Data for this task: Begin

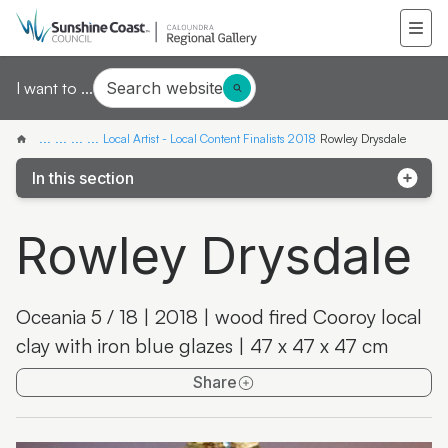
Search website
I want to ...
...
...
...
...
Local Artist - Local Content Finalists 2018
Rowley Drysdale
In this section
Chee Fong Hew
Rowley Drysdale
Dianne Smith
Peta Boyce
Oceania 5 / 18 | 2018 | wood fired Cooroy local
John Drake
clay with iron blue glazes | 47 x 47 x 47 cm
Jude Fernandes
Share
Phil Rolton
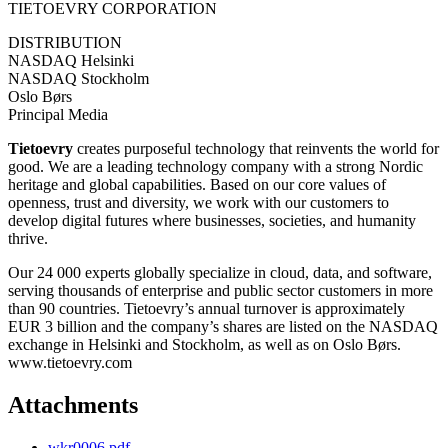
TIETOEVRY CORPORATION
DISTRIBUTION
NASDAQ Helsinki
NASDAQ Stockholm
Oslo Børs
Principal Media
Tietoevry
creates purposeful technology that reinvents the world for
good. We are a leading technology company with a strong Nordic
heritage and global capabilities. Based on our core values of
openness, trust and diversity, we work with our customers to
develop digital futures where businesses, societies, and humanity
thrive.
Our 24 000 experts globally specialize in cloud, data, and software,
serving thousands of enterprise and public sector customers in more
than 90 countries. Tietoevry’s annual turnover is approximately
EUR 3 billion and the company’s shares are listed on the NASDAQ
exchange in Helsinki and Stockholm, as well as on Oslo Børs.
www.tietoevry.com
Attachments
wkr0006.pdf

Data for this task: End

Exercise description:
Reproduce each line of the records in which the word "company" appears.

Answer for this exercise:
good. We are a leading technology company with a strong Nordic
EUR 3 billion and the company’s shares are listed on the NASDAQ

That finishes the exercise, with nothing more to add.